▸ 任务 1
收集条目中所有含有字符串“instrumentName”的行，逐行照抄。区分大小写。

▸ 所给原文

• • • • •

Space::addCell这个接口会通过findBestCellApp选择一个负载合适的CellApp来承载这个完整的Space。然后再以这个pCellApp作为唯一参数去调用双参数形式的addCell,此时第二个参数默认为nullptr:

CellData * Space::addCell( CellApp & cellApp, CellData * pCellToSplit = NULL )
{
	INFO_MSG( "Space::addCell: Space %u. CellApp %u (%s)\n",
			id_, cellApp.id(), cellApp.addr().c_str() );

	if (cellApp.isRetiring())
	{
		WARNING_MSG( "Space::addCell: Adding a cell to CellApp %u (%s) which "
			"is retiring.\n", cellApp.id(), cellApp.addr().c_str() );
	}

	CellData * pCellData = new CellData( cellApp, *this );

	if (pCellToSplit)
	{
		MF_ASSERT( pRoot_ != NULL );
		pRoot_ = pRoot_->addCellTo( pCellData, pCellToSplit );
		MF_ASSERT( pRoot_ != NULL );
	}
	else
	{
		pRoot_ = (pRoot_ ? pRoot_->addCell( pCellData ) : pCellData);
	}

	pRoot_->updateLoad();
	// 省略后续代码
}

这里的会发现此时的pRoot_为空,因此直接使用新创建的pCellData作为pRoot_,因此刚创建的时候SpaceBSP树只有一个叶子节点CellData,负责所有区域。

• • • • •

▸ 所给条目
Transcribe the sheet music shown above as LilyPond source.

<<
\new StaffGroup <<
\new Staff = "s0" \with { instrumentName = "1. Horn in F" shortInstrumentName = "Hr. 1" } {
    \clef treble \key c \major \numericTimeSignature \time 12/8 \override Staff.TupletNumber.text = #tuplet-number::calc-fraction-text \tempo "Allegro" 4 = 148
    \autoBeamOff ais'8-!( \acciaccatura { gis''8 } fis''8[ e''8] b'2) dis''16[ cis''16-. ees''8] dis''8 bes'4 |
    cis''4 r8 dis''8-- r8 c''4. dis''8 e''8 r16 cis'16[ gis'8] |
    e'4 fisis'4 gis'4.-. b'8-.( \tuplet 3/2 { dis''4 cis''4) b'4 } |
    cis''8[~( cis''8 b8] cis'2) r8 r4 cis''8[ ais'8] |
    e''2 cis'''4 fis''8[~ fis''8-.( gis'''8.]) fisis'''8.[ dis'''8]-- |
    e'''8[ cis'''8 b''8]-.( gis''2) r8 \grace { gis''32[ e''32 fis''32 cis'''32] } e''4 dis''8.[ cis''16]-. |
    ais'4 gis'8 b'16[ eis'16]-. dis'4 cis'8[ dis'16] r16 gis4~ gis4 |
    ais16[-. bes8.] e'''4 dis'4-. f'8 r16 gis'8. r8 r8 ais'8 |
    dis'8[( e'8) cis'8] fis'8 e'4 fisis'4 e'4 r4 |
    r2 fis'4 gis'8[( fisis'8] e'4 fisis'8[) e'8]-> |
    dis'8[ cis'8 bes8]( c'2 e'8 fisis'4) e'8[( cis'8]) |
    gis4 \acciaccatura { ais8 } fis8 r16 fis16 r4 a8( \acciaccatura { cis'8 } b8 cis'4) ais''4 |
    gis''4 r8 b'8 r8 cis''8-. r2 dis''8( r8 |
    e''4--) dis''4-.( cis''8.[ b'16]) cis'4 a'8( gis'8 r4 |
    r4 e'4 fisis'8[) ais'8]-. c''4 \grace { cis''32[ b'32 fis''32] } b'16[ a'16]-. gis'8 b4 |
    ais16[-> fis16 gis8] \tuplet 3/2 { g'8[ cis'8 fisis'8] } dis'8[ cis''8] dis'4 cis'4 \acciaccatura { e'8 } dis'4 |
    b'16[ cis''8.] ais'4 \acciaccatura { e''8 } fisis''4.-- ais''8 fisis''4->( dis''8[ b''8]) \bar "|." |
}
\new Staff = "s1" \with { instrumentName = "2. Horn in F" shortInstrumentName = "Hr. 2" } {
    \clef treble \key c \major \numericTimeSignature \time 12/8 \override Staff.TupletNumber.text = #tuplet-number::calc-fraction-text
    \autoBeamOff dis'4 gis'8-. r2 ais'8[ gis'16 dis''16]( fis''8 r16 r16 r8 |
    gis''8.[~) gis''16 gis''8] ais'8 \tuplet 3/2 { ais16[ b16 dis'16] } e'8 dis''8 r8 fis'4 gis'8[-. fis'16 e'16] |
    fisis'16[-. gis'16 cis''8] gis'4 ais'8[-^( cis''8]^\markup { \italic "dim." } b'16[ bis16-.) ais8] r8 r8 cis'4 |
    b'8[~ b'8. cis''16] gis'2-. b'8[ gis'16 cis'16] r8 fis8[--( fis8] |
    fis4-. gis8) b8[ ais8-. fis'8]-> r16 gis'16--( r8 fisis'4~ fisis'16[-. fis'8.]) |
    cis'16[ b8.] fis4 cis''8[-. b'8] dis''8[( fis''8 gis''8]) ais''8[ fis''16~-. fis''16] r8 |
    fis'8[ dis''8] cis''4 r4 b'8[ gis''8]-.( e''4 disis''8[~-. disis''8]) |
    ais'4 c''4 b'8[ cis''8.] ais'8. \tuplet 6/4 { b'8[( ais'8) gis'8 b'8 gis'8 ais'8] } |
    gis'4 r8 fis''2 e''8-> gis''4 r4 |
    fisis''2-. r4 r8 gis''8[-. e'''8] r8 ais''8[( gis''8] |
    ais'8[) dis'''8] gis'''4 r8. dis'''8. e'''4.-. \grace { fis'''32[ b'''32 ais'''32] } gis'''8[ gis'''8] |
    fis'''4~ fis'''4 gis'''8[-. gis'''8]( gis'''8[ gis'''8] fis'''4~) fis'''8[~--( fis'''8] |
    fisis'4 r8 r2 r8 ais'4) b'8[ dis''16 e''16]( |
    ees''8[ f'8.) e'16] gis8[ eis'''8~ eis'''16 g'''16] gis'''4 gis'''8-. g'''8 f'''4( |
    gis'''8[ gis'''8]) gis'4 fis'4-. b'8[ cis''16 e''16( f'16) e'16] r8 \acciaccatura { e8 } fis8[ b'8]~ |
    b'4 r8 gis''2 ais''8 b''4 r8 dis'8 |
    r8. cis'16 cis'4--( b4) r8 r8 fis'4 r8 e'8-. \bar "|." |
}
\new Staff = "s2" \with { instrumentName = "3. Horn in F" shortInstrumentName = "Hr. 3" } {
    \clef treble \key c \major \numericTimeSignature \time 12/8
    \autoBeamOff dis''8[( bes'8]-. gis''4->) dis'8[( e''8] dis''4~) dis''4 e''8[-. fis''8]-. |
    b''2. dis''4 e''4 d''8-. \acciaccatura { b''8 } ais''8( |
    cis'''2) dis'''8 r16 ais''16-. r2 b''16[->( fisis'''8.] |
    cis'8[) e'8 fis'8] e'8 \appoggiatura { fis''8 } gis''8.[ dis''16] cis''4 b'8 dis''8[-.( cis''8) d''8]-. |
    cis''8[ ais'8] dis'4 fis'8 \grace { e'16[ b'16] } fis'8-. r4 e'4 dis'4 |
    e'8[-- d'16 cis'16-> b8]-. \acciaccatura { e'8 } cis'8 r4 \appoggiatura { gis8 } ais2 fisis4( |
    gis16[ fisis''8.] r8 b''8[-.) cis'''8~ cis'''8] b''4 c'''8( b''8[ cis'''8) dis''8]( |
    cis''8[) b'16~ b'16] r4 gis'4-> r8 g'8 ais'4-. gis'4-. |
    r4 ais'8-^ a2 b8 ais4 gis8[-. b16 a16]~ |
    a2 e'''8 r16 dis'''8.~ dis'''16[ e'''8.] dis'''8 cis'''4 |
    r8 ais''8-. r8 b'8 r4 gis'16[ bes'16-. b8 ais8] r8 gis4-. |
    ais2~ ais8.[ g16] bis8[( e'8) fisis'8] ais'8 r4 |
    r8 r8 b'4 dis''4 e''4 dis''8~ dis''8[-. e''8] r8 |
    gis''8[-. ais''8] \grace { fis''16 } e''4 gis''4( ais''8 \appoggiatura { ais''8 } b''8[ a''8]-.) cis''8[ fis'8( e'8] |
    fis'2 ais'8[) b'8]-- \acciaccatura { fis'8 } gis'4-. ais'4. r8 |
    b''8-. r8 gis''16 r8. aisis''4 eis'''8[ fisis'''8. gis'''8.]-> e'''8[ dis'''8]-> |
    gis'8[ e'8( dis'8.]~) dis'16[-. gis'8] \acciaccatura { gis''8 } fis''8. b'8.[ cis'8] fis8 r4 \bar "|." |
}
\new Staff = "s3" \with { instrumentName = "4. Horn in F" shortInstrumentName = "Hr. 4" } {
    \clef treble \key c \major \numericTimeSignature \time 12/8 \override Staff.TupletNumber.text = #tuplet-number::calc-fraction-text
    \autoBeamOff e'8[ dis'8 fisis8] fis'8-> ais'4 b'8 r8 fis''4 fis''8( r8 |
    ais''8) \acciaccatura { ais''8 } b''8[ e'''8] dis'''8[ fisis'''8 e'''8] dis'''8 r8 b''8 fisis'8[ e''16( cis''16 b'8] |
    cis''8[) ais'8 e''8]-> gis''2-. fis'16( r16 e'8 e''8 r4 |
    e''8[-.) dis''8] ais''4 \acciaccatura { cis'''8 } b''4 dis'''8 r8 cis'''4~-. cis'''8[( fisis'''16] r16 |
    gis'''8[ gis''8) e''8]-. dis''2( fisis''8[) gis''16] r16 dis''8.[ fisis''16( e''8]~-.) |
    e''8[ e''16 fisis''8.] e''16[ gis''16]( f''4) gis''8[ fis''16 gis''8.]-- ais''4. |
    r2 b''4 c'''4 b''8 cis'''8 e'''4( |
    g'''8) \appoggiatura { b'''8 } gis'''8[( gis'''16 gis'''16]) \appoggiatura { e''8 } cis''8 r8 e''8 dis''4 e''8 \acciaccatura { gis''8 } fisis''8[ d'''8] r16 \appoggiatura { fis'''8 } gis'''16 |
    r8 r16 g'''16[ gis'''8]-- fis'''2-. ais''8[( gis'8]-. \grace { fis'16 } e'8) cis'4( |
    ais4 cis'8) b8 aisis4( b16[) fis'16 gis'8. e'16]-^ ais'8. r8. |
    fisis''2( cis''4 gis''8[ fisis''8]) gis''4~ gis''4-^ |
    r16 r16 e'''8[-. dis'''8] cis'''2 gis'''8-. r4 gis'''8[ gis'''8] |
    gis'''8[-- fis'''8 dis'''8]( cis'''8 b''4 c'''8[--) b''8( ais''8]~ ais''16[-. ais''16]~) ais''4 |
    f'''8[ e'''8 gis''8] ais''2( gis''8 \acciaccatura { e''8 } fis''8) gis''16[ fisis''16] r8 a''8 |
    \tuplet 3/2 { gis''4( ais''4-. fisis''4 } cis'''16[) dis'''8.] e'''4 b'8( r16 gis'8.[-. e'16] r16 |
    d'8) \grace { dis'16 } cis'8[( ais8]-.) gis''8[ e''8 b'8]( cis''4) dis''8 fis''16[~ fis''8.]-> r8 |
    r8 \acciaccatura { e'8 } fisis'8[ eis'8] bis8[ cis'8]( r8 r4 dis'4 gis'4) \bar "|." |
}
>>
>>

• • • • •

▸ 任务 2
把上面讲 Space::addCell 的那段原文一字不改地完整重复一遍。

▸ 答案 1
\new Staff = "s0" \with { instrumentName = "1. Horn in F" shortInstrumentName = "Hr. 1" } {
\new Staff = "s1" \with { instrumentName = "2. Horn in F" shortInstrumentName = "Hr. 2" } {
\new Staff = "s2" \with { instrumentName = "3. Horn in F" shortInstrumentName = "Hr. 3" } {
\new Staff = "s3" \with { instrumentName = "4. Horn in F" shortInstrumentName = "Hr. 4" } {

▸ 答案 2
Space::addCell这个接口会通过findBestCellApp选择一个负载合适的CellApp来承载这个完整的Space。然后再以这个pCellApp作为唯一参数去调用双参数形式的addCell,此时第二个参数默认为nullptr:

CellData * Space::addCell( CellApp & cellApp, CellData * pCellToSplit = NULL )
{
	INFO_MSG( "Space::addCell: Space %u. CellApp %u (%s)\n",
			id_, cellApp.id(), cellApp.addr().c_str() );

	if (cellApp.isRetiring())
	{
		WARNING_MSG( "Space::addCell: Adding a cell to CellApp %u (%s) which "
			"is retiring.\n", cellApp.id(), cellApp.addr().c_str() );
	}

	CellData * pCellData = new CellData( cellApp, *this );

	if (pCellToSplit)
	{
		MF_ASSERT( pRoot_ != NULL );
		pRoot_ = pRoot_->addCellTo( pCellData, pCellToSplit );
		MF_ASSERT( pRoot_ != NULL );
	}
	else
	{
		pRoot_ = (pRoot_ ? pRoot_->addCell( pCellData ) : pCellData);
	}

	pRoot_->updateLoad();
	// 省略后续代码
}

这里的会发现此时的pRoot_为空,因此直接使用新创建的pCellData作为pRoot_,因此刚创建的时候SpaceBSP树只有一个叶子节点CellData,负责所有区域。